Deployment of health workers abroad


    THE policy of banning the deployment of workers abroad was finalized by the Philippine Overseas Employment Administration (POEA) of the Department of Labor (DOLE) on April 2, and announced it on Friday, April 10, for immediate implementation.

    At midnight of April 13, when President Duterte faced the nation anew on television with several of his Cabinet members who are at the forefront of the fight against the COVID-19 pandemic, such ban was recalled by the President himself.

    This means Duterte sided with his foreign affairs secretary, Teodoro Locsin Jr., on the question of whether Filipino nurses with existing work contracts in the United Kingdom can fly to that country or they should stay here to care for Filipino patients expected to be admitted in hospitals and isolation centers in the coming months.

    Locsin unleashed quite a gush of tirades and vitriol against the ban, calling it an “abomination” and vowing to fight against the order in the Cabinet and the Inter-agency Task Force.

    The DFA chief noted that Filipino NHS nurses were stopped at the NAIA from returning to their contracted jobs in the UK. This violates the Constitution in 3 ways: right to travel, inviolability of contracts, punitive ex post facto resolution, he said. The NHS or National Health Service is the publicly funded healthcare system in the United Kingdom.

    The POEA, which regulates the deployment of overseas Filipino workers, had solid basis in adopting the ban through its resolution, for it aims to “prioritize human resource allocation for the national health care system.” The ban was also temporary, meaning it would last only during the state of national health emergency as part of the travel restrictions. Also, the POEA suspended negotiations for bilateral labor agreements covering government-to-government deployment of health workers.

    Meanwhile, Senator Joel Villanueva lauded the executive department’s reconsideration of its earlier move to prohibit healthcare workers from leaving the country.

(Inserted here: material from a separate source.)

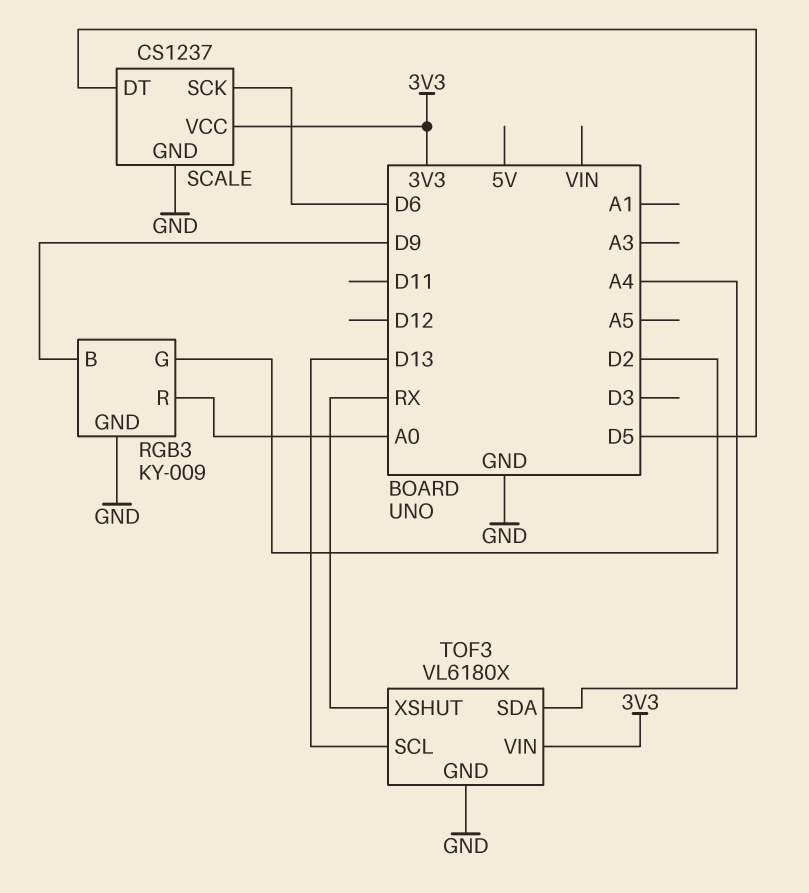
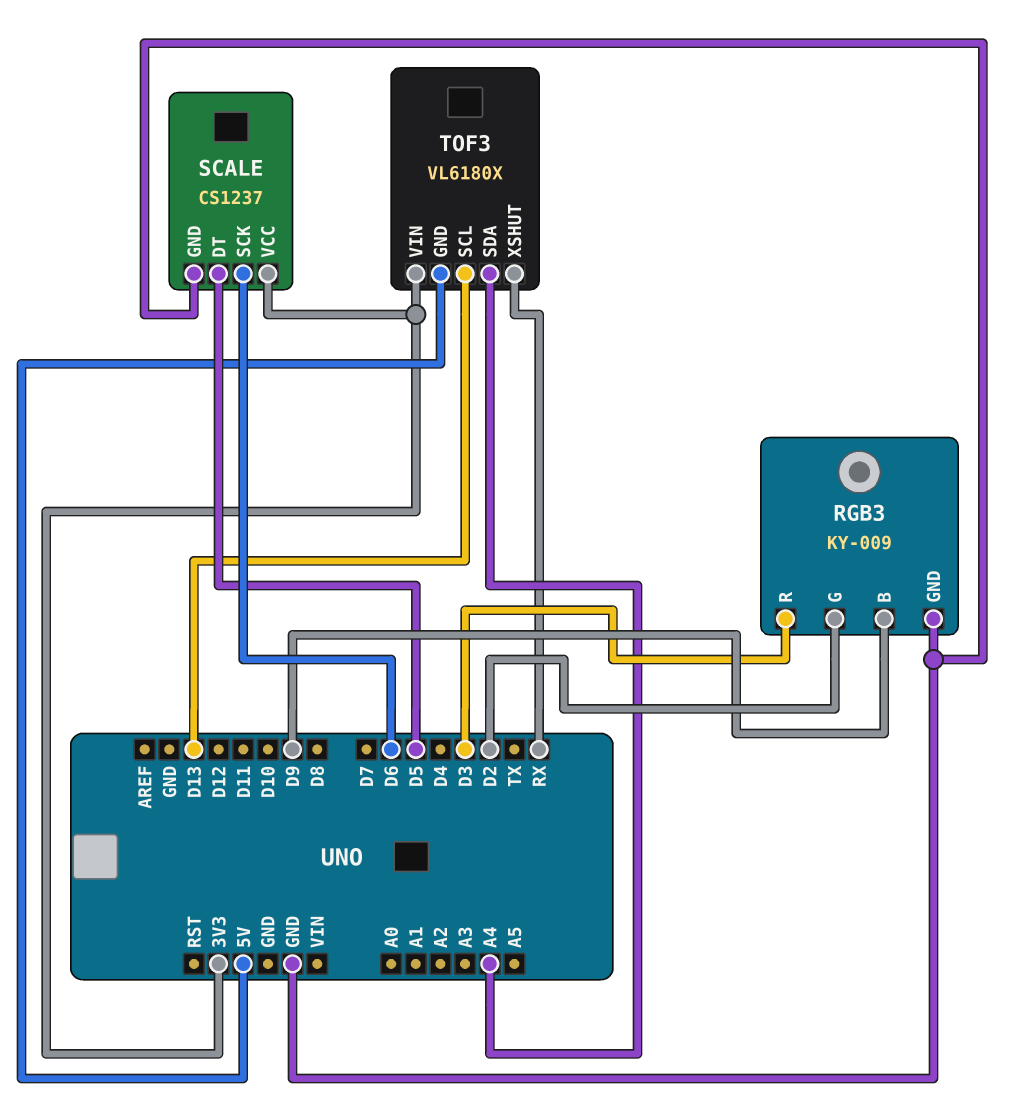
RGB3 pin R: A0 -> D3
TOF3 pin GND: GND -> 5V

    Villanueva, chairman of the Senate Committee on Labor, Employment and Human Resources Development, said he was glad that the government decided to allow Filipino overseas health workers with existing contracts to return to their jobs abroad.

    The senator noted that the “sweeping ban on the deployment of health workers, especially those with existing employment contracts, puts them at risk of losing their jobs abroad, as well as the great economic impact to them for their lost income while the ban is in place.”

    Villanueva stressed that if you prohibit them to leave, health workers should at least be assured of jobs and commensurate salaries in the country.